Britons’ inflation fears rise again
Britons’ worries about inflation grew this month, though their view of their future finances was less pessimistic, Markit survey showed today. With the cost of living expectations rising sharply since August, households appear to have become more concerned about the inflation outlook. Britons have cut back on spending as high inflation, tax increases and slow wage rises have put the tightest squeeze on incomes for more than 30 years, keeping consumer morale low. The Bank of England and the government are hoping that lower inflation will ease the pressure and enable households to spend more.
This week will see another clutch of euro zone events. Spain, under pressure to submit to a rescue programme, will present its 2013 budget on Thursday, while Greece is also due to resume talks with the EU/IMF/ECB troika of lenders.
Investors refocused attention from euro zone’s central bank stimulus schemes to weak economic fundamentals and the yet-to-be-resolved debt crisis. September’s German IFO series missed expectations and came in lower than the previous month’s prints in all of its components. Sentiment in the manufacturing sector fell particularly sharply, perhaps reflecting the effects of weakening demand from the rest of the euro-zone and elsewhere.
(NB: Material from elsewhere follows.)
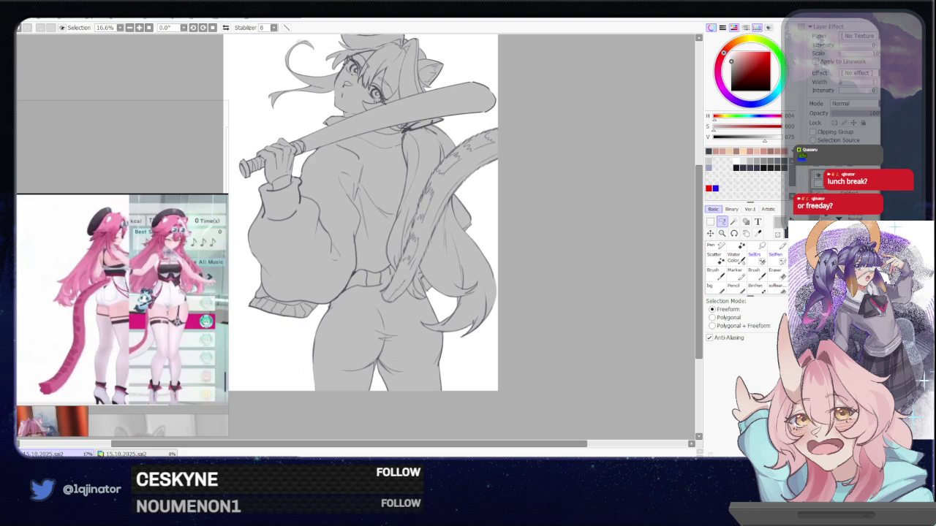
{"action": "left_click", "coordinate": [834, 132]}
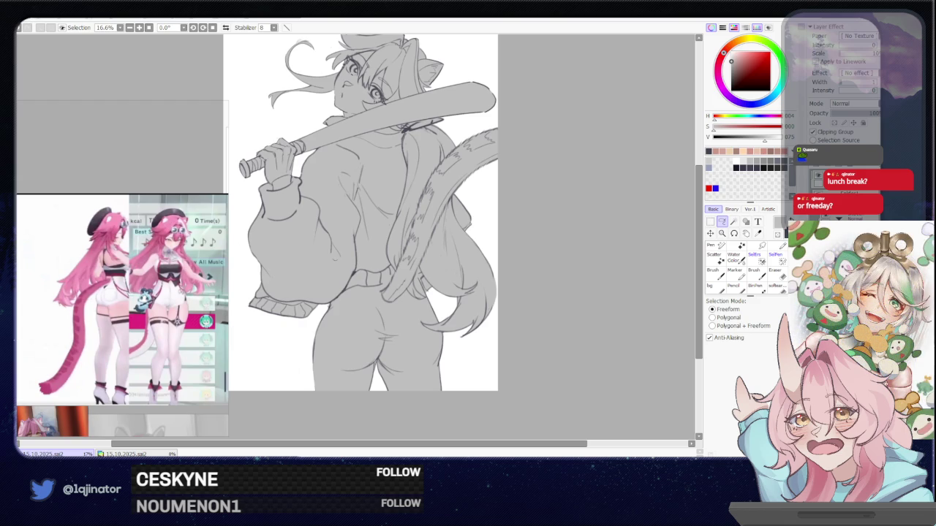
Step: Pick a pale grey colour and switch to a soft painting brush
{"action": "scroll", "coordinate": [538, 294], "scroll_direction": "up", "scroll_amount": 2}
The fall in the German IFO business survey is a reminder that even the EZ’s strongest economies are suffering from a serious economic downturn.
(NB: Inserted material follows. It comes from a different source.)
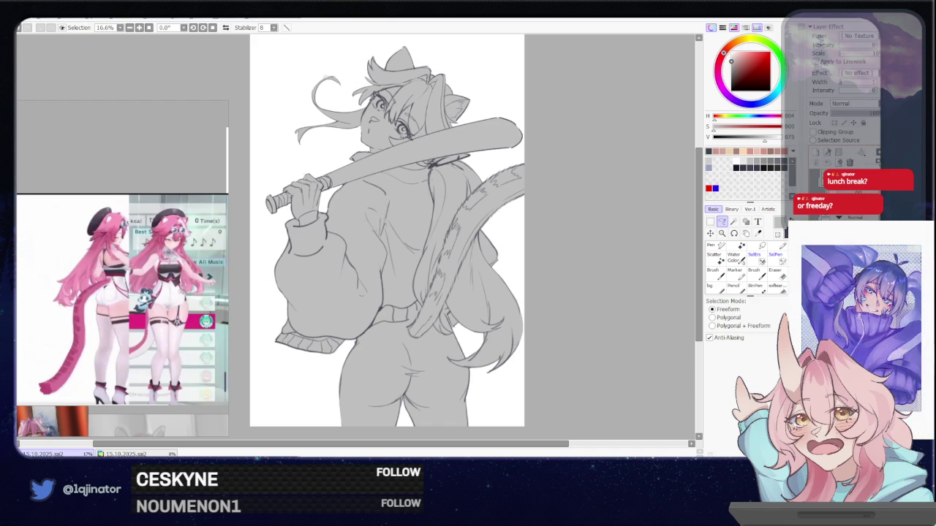
{"action": "left_click", "coordinate": [735, 58]}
Moreover there seem to be emerging signs of discord between French and German leaders on the “banking union” component of the Eurozone’s debt crisis management efforts. Asked about the time frame for the setup at a joint press conference over the weekend, French President Hollande said “the earlier, the better” while Germany’s Merkel countered that the arrangement “has to be thorough, the quality has to be good and then we’ll see how long it takes.”
Having peaked at $1.63 on Friday, GBP/USD opened at $1.6220 this morning but a general lack of UK data early this week is likely to keep the pound struggling for direction. The euro is more settled against the pound, with euro-sterling trading in a tight range around 1.2530.